A new paper by Glied and Miller (G&M) on the role of health economics in the drafting of the Affordable Care Act offers a nice illustration of this argument (h/t to The Incidental Economist, the best health economics/policy blog around). G&M begin by asserting the relative lack of influence of health economics on health policy in the 1960s and 1970s – health economists, it seems, did not play a major role in the creation of Medicare and Medicaid. But since the 1980s, the role for health economics has grown dramatically. G&M chart the changes in health economics (mirroring the larger field) as interwar institutionalism gives way to 1950s-1960s mathematical theory (Arrow’s famous work on uncertainty, market failure and health care).
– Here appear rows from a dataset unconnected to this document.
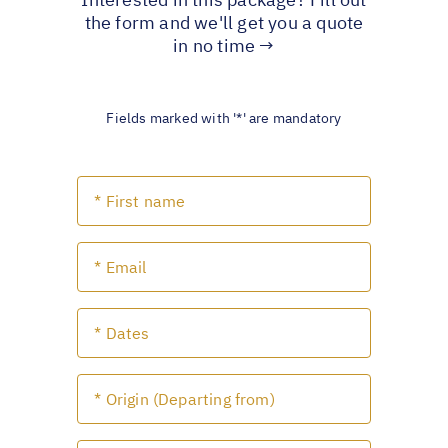
the form and we'll get you a quote
in no time →
Fields marked with '*' are mandatory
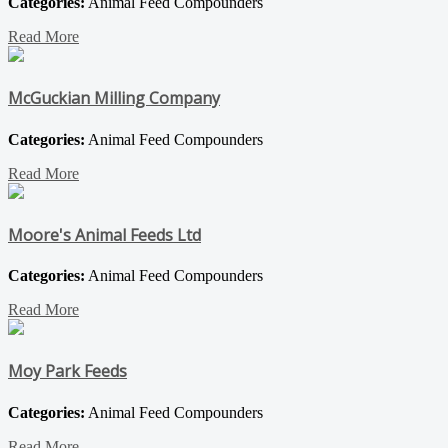
Categories:
Animal Feed Compounders
Read More
McGuckian Milling Company
Categories:
Animal Feed Compounders
Read More
Moore's Animal Feeds Ltd
Categories:
Animal Feed Compounders
Read More
Moy Park Feeds
Categories:
Animal Feed Compounders
Read More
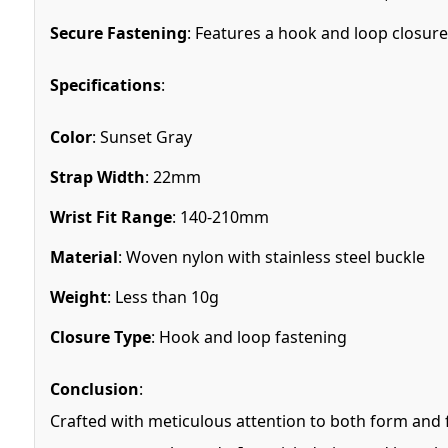
Secure Fastening
: Features a hook and loop closure 
Specifications
:
Color
: Sunset Gray
Strap Width
: 22mm
Wrist Fit Range
: 140-210mm
Material
: Woven nylon with stainless steel buckle
Weight
: Less than 10g
Closure Type
: Hook and loop fastening
Conclusion
:
Crafted with meticulous attention to both form and f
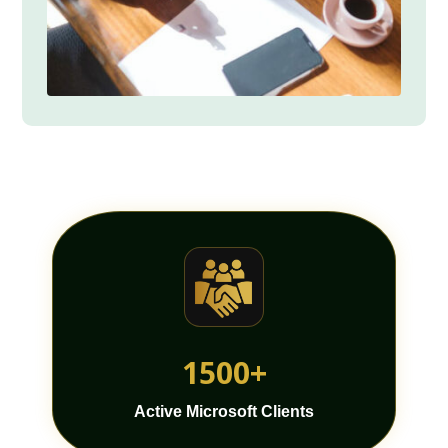
1500+
Active Microsoft Clients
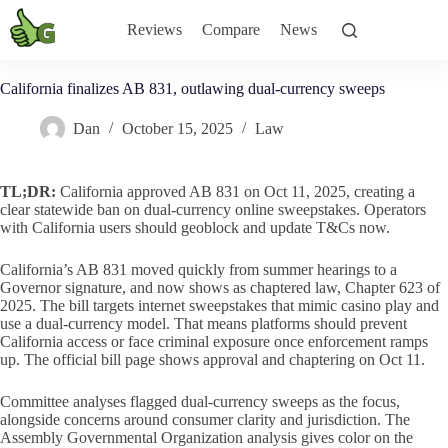
Skip
to
Reviews
Compare
News
content
California finalizes AB 831, outlawing dual-currency sweeps
Dan
October 15, 2025
Law
TL;DR:
California approved AB 831 on Oct 11, 2025, creating a
clear statewide ban on dual-currency online sweepstakes. Operators
with California users should geoblock and update T&Cs now.
California’s AB 831 moved quickly from summer hearings to a
Governor signature, and now shows as chaptered law, Chapter 623 of
2025. The bill targets internet sweepstakes that mimic casino play and
use a dual-currency model. That means platforms should prevent
California access or face criminal exposure once enforcement ramps
up. The official bill page shows approval and chaptering on Oct 11.
Committee analyses flagged dual-currency sweeps as the focus,
alongside concerns around consumer clarity and jurisdiction. The
Assembly Governmental Organization analysis gives color on the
I’m a bit skeptical of some of the narrative here – it lapses into some knee-jerk “institutionalists had no theory” claims that Rutherford convincingly rebuts – but what’s more interesting is that G&M note how even the move to more (by that point) mainstream, mathematical/neoclassical theorizing was insufficient to get health economics into policymaking. Two pieces were missing: empirical research linking the new theories to existing health care markets (econometrics, the massive RAND study, etc.), and an institutionalized place in the policymaking process.
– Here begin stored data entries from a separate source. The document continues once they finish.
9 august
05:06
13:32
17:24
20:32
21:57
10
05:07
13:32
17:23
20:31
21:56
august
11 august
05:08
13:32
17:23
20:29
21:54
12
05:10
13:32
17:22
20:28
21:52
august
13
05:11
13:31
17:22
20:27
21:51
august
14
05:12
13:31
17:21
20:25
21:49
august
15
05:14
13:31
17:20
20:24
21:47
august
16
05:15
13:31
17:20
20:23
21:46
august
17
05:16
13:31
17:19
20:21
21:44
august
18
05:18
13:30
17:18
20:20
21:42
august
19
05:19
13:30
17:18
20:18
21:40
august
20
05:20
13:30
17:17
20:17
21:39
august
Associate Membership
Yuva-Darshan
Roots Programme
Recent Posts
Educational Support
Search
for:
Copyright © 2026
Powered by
In particular, G&M point to the role of the Congressional Budget Office (CBO). The CBO “scores” bills and proposals, estimating their eventual budgetary cost. Forecasting costs requires models of how behavior will change in response to newly-provided incentives, forecasts (health) economics is now suited to supply. For example, G&M cite CBO scoring of the individual mandate proposal as a successful use of health economics – economists supported the mandate, provided models of effects, and eventually the mandate was adopted. And in a nice example of a within-case contrast, G&M (p. 389) argue that health economics research on physician incentives was not as well-developed, and thus the CBO refused to score various proposals aimed at the agency problem; perhaps as a result, those programs were relegated to demonstration status and not fully implemented in the ACA.
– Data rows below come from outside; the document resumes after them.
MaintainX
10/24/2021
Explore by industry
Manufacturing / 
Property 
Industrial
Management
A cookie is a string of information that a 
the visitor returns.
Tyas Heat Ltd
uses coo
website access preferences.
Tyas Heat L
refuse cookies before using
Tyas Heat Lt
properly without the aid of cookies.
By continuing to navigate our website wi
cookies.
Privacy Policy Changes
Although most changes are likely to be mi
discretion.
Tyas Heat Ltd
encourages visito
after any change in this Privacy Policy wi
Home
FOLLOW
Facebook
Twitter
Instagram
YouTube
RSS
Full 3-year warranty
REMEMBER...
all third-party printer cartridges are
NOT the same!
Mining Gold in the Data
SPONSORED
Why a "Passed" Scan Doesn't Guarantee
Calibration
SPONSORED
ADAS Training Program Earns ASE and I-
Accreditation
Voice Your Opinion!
So, the picture painted here of health economics’ policy influence is a pipeline which links theoretically-informed, expensive, extensive empirical research that can make compelling claims about the consequences of policy changes to a network of like-minded insiders positioned in obligatory institutional passage points. It’s not just about theory, or just about data or methods, or prestige, or funding, but how those things articulate in particular policymaking institutions.